Post Archive
"Analysis of Competing Hypotheses" to the rescue in incident response cases
A practical walkthrough of how ACH can reduce bias and improve decision quality during cyber investigations and incident response.
Background on Analysis of Competing Hypotheses (ACH)
Analysis of competing hypotheses, also known as ACH, is a methodology used to avoid or reduce cognitive bias when interpreting information.
The ACH method was developed by Richard J. Heuer Jr.. It remains highly useful for structured analysis today.
The method is described in chapter 8 of Psychology of Intelligence Analysis.
Structured analysis uses structured techniques to mitigate the adverse impact on our analysis of known cognitive limitations and pitfalls. The most distinctive characteristic is that structured techniques externalize and decompose our thinking in a manner that enables it to be reviewed and critiqued piece by piece, or step by step, by other knowledgeable analysts.
The 8 Steps of Analysis of Competing Hypotheses (ACH)
- Identify the possible hypotheses with analysts from different perspectives.
- List significant evidence and arguments for and against each hypothesis.
- Prepare a matrix with hypotheses across the top and evidence down the side, then assess diagnosticity.
- Refine the matrix and remove evidence or arguments without diagnostic value.
- Draw tentative conclusions by trying to disprove hypotheses rather than prove them.
- Test conclusion sensitivity against critical evidence that may be wrong or misleading.
- Report conclusions and relative likelihood for all hypotheses, not only the top one.
- Identify future milestones that may indicate events are shifting course.
Source: Psychology of Intelligence Analysis.
ACH in the Cyber Domain
ACH is widely used in threat intelligence to reduce bias during analysis. Rather than forcing evidence into a single favored theory, ACH compares evidence against all hypotheses at once.
This supports more balanced decision-making and helps surface hypotheses that might otherwise be overlooked.
The same model is useful during incident response and investigative engagements.
Story Line
As an example, this approach references the DFIR report: BazarCall to Conti Ransomware via Trickbot and Cobalt Strike.
The threat actors used BazarCall to install Trickbot, then executed a Cobalt Strike beacon, moved laterally, and later deployed Conti ransomware across the domain.
Initial access was through phishing with a weaponized spreadsheet attachment.

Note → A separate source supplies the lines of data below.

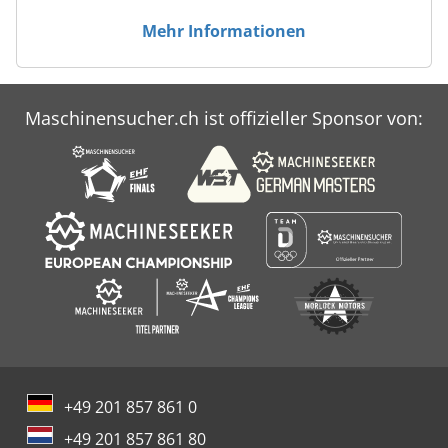
Mehr Informationen
Maschinensucher.ch ist offizieller Sponsor von:
+49 201 857 861 0
+49 201 857 861 80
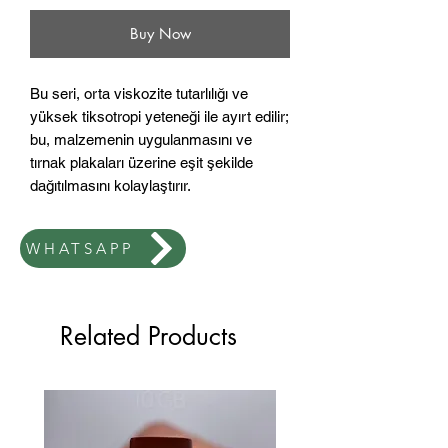
Buy Now
Bu seri, orta viskozite tutarlılığı ve
yüksek tiksotropi yeteneği ile ayırt edilir;
bu, malzemenin uygulanmasını ve
tırnak plakaları üzerine eşit şekilde
dağıtılmasını kolaylaştırır.
Renk 05 - kayısı.
Jel, kalıcı Fransızca için ve ayrıca
WHATSAPP
rekabetçi, düzenli bir Fransızcada
(yüksek düzeyde beceriyle) bir uzatma
kenarı oluştururken kullanılır.
Related Products
Polimerizasyon: LED lambada 90-120
saniye veya UV lambada 2 dakika.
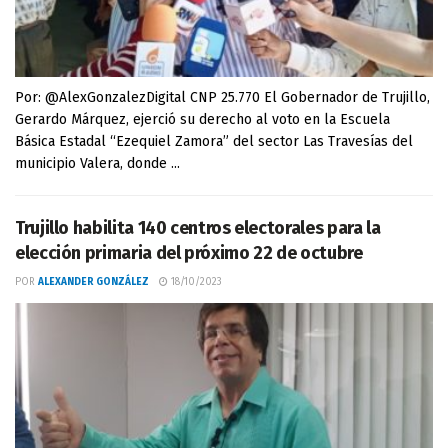
Por: @AlexGonzalezDigital CNP 25.770 El Gobernador de Trujillo,
Gerardo Márquez, ejerció su derecho al voto en la Escuela
Básica Estadal “Ezequiel Zamora” del sector Las Travesías del
municipio Valera, donde ...
Trujillo habilita 140 centros electorales para la
elección primaria del próximo 22 de octubre
POR
ALEXANDER GONZÁLEZ
18/10/2023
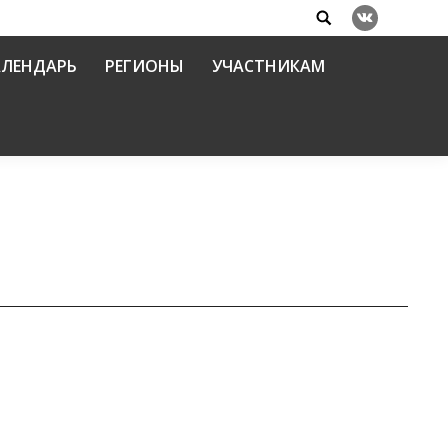
Search:
Вконтакте
АЛЕНДАРЬ
РЕГИОНЫ
УЧАСТНИКАМ
икации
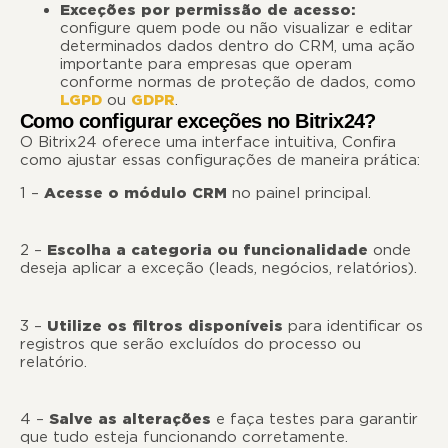
Exceções por permissão de acesso:
configure quem pode ou não visualizar e editar
determinados dados dentro do CRM, uma ação
importante para empresas que operam
conforme normas de proteção de dados, como
LGPD
ou
GDPR
.
Como configurar exceções no Bitrix24?
O Bitrix24 oferece uma interface intuitiva, Confira
como ajustar essas configurações de maneira prática:
1 –
Acesse o módulo CRM
no painel principal.
2 –
Escolha a categoria ou funcionalidade
onde
deseja aplicar a exceção (leads, negócios, relatórios).
3 –
Utilize os filtros disponíveis
para identificar os
registros que serão excluídos do processo ou
relatório.
4 –
Salve as alterações
e faça testes para garantir
que tudo esteja funcionando corretamente.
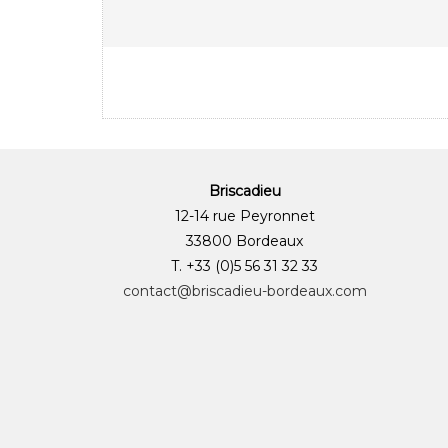
Briscadieu
12-14 rue Peyronnet
33800 Bordeaux
T. +33 (0)5 56 31 32 33
contact@briscadieu-bordeaux.com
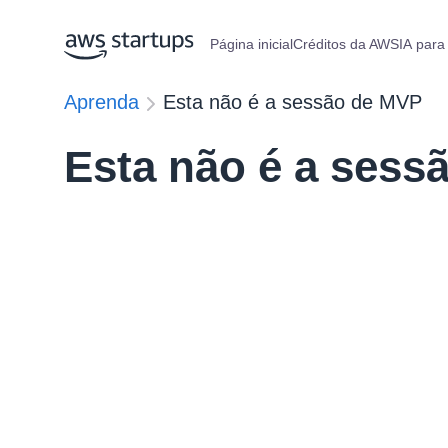
Página inicial
Créditos da AWS
IA para
Aprenda
Esta não é a sessão de MVP
Esta não é a sess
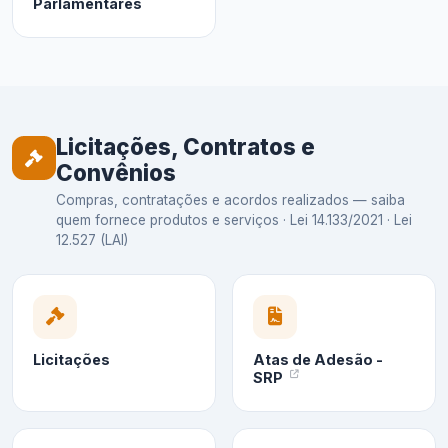
Parlamentares
Licitações, Contratos e
Convênios
Compras, contratações e acordos realizados — saiba
quem fornece produtos e serviços · Lei 14.133/2021 · Lei
12.527 (LAI)
Licitações
Atas de Adesão -
SRP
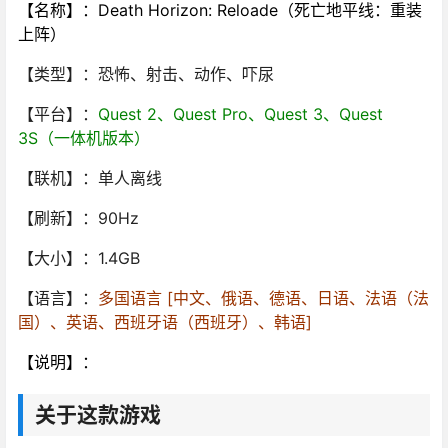
【名称】：Death Horizon: Reloade（死亡地平线：重装
上阵）
【类型】：恐怖、射击、动作、吓尿
【平台】：
Quest 2、Quest Pro、Quest 3、Quest
3S（一体机版本）
【联机】：单人离线
【刷新】：90Hz
【大小】：1.4GB
【语言】：
多国语言 [中文、俄语、德语、日语、法语（法
国）、英语、西班牙语（西班牙）、韩语]
【说明】：
关于这款游戏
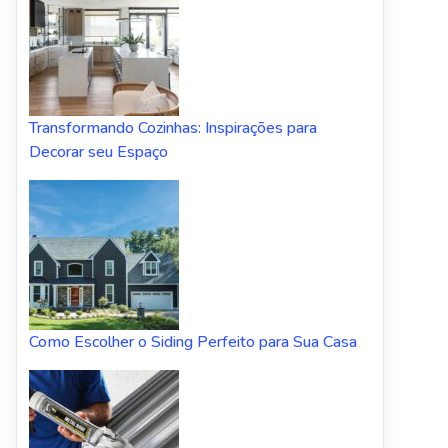
Transformando Cozinhas: Inspirações para
Decorar seu Espaço
Como Escolher o Siding Perfeito para Sua Casa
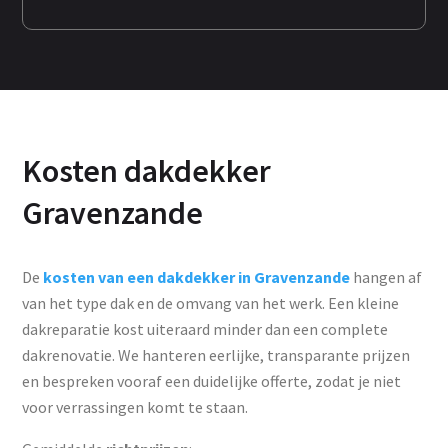
Kosten dakdekker
Gravenzande
De
kosten van een dakdekker in Gravenzande
hangen af
van het type dak en de omvang van het werk. Een kleine
dakreparatie kost uiteraard minder dan een complete
dakrenovatie. We hanteren eerlijke, transparante prijzen
en bespreken vooraf een duidelijke offerte, zodat je niet
voor verrassingen komt te staan.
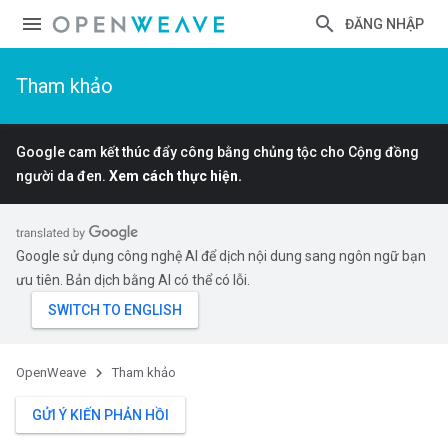
ĐĂNG NHẬP
Tham khảo
Google cam kết thúc đẩy công bằng chủng tộc cho Cộng đồng
người da đen.
Xem cách thực hiện.
Google sử dụng công nghệ AI để dịch nội dung sang ngôn ngữ bạn
ưu tiên. Bản dịch bằng AI có thể có lỗi.
OpenWeave
Tham khảo
GỬI Ý KIẾN PHẢN HỒI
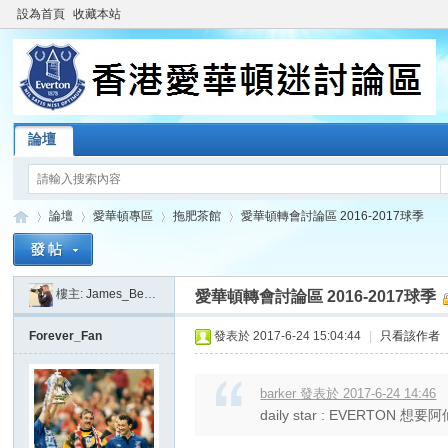
設為首頁
收藏本站
論壇
論壇
愛華頓專區
拖肥茶館
愛華頓轉會討論區 2016-2017球季
樓主:
James_Beatkit
愛華頓轉會討論區 2016-2017球季
香
»
›
›
›
Forever_Fan
發表於 2017-6-24 15:04:44
|
只看該作者
barker 發表於 2017-6-24 14:46
daily star : EVERTON 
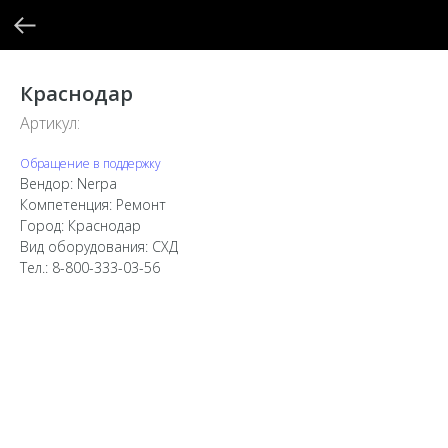
Краснодар
Артикул:
Обращение в поддержку
Вендор: Nerpa
Компетенция: Ремонт
Город: Краснодар
Вид оборудования: СХД
Тел.: 8-800-333-03-56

The campaign then escalated through persistence, discovery, and credential access techniques.
What Type of Hypotheses Could Be Used During an Incident or Investigation
Question: Who is the adversary in investigation "31337 attack"?
- H1 - Targeted attack
- H2 - Commodity attack
- H3 - Insider
- H4 - Strategic partner
- H5 - No attack, but an operational issue
Evidence
Evidence can be marked as supporting or contradicting each hypothesis, and mapped across all hypotheses to reduce analyst bias.
- Evidence 1: Initial access through phishing email with attachment.
- Evidence 2: Infrastructure discovery using native tools plus ADFind and Bloodhound.
- Evidence 3: Use of Cobalt Strike as remote access tooling.
- Evidence 4: Credential access via procdump and NTDSUTIL.
- Evidence 5: Deployment of Conti ransomware on infrastructure.
ACH Scoring - Evidence vs Hypothesis
The simplified scoring model compares evidence against each hypothesis to identify the most plausible outcome.
Most plausible ordering in this example:
- Targeted attack
- Strategic partner
- Commodity attack
- Insider
- Operational issue
Scoring can also support prioritization of countermeasures and urgency during an incident.